> [PROBLEM 1] Rewrite the stretch of the Kerch Strait piece from "Russia would thus" through "anything might occur.", and swap "Kremlin" for "Russian government".
> [PROBLEM 2]
Answer these questions from the Kerch Strait piece:
(a) How much longer than the writer expected did it take for the conflict to reach this stage?
(b) Which agreement does the writer call a dead letter?
(c) Which stretch of territory is described as the most ethnically Russian region of Ukraine?

[[ DOCUMENT TEXT, beginning ]]

Was The Kerch Strait Kerfuffle A Bridge Too Far For the Ukraine?

A brief note on the situation in the Ukraine. It has taken about 60 to 90 days longer than I had anticipated for things in the simmering  Ukraine conflict to reach this stage. I was expecting something along the lines of last week's, ill-fated, Ukrainian naval expedition in the Kerch Strait, and even more, maybe in August or September, within several weeks of the World Cup. Though nothing major happened then, the events of recent days are truly serious, and are capable of sparking off more and bigger trouble.

To be sure, the Minsk Agreement would appear to effectively be a dead letter at this point. It's not Lazarus; it is not likely to be resurrected in any meaningful way. Events are moving beyond that now.

If it comes to a shooting war with the outgunned regime in Kiev, the Russians may decide to militarily secure their southwestern flank and take the territory roughly from Kharkiv to Transniestria, including Odessa and the region immediately to the southwest of Odessa. That swath of territory is the most ethnically Russian region of Ukraine.

Russia would thus militarily secure and consolidate control of the northern shore of the Black Sea, by denying it to the rogue regime in Kiev. It would also strengthen the defense of the Crimea, by incorporating the region to its north and west into the Russian Federation.

If the Ukraine sends military forces against the Russian border, the Kremlin will certainly respond with crushing military force, and may well take the fight across the border.

The USSA is clearly egging the Ukrainians on, so who knows what may possibly happen next. If there is a greater conflict and NATO enters the fray militarily on the side of the Ukraine, then all bets are off and anything might occur.

[[ DOCUMENT TEXT, end ]]
[[ SUPPLIED INFORMATION, beginning ]]

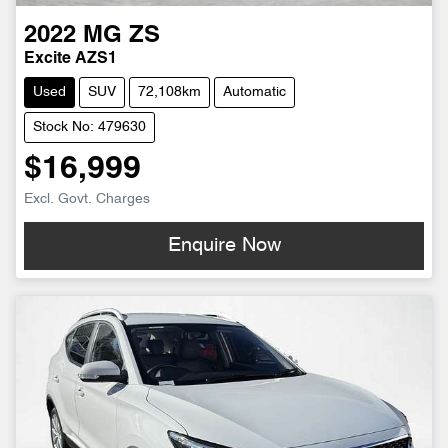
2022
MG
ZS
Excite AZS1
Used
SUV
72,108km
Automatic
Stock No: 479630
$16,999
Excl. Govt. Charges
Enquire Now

[[ SUPPLIED INFORMATION, end ]]
[[ SUPPLIED INFORMATION, beginning ]]

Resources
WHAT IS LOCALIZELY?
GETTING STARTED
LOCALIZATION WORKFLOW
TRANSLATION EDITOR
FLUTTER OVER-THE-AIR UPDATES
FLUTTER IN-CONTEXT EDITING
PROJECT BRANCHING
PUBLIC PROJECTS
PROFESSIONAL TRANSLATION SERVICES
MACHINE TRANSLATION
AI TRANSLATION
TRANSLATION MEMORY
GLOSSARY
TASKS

[[ SUPPLIED INFORMATION, end ]]

> [YOUR RESPONSE 1]
Russia would thus militarily secure and consolidate control of the northern shore of the Black Sea, by denying it to the rogue regime in Kiev. It would also strengthen the defense of the Crimea, by incorporating the region to its north and west into the Russian Federation.

If the Ukraine sends military forces against the Russian border, the Russian government will certainly respond with crushing military force, and may well take the fight across the border.

The USSA is clearly egging the Ukrainians on, so who knows what may possibly happen next. If there is a greater conflict and NATO enters the fray militarily on the side of the Ukraine, then all bets are off and anything might occur.

> [YOUR RESPONSE 2]
(a) About 60 to 90 days.
(b) The Minsk Agreement.
(c) The territory roughly from Kharkiv to Transniestria, including Odessa and the region immediately to the southwest of Odessa.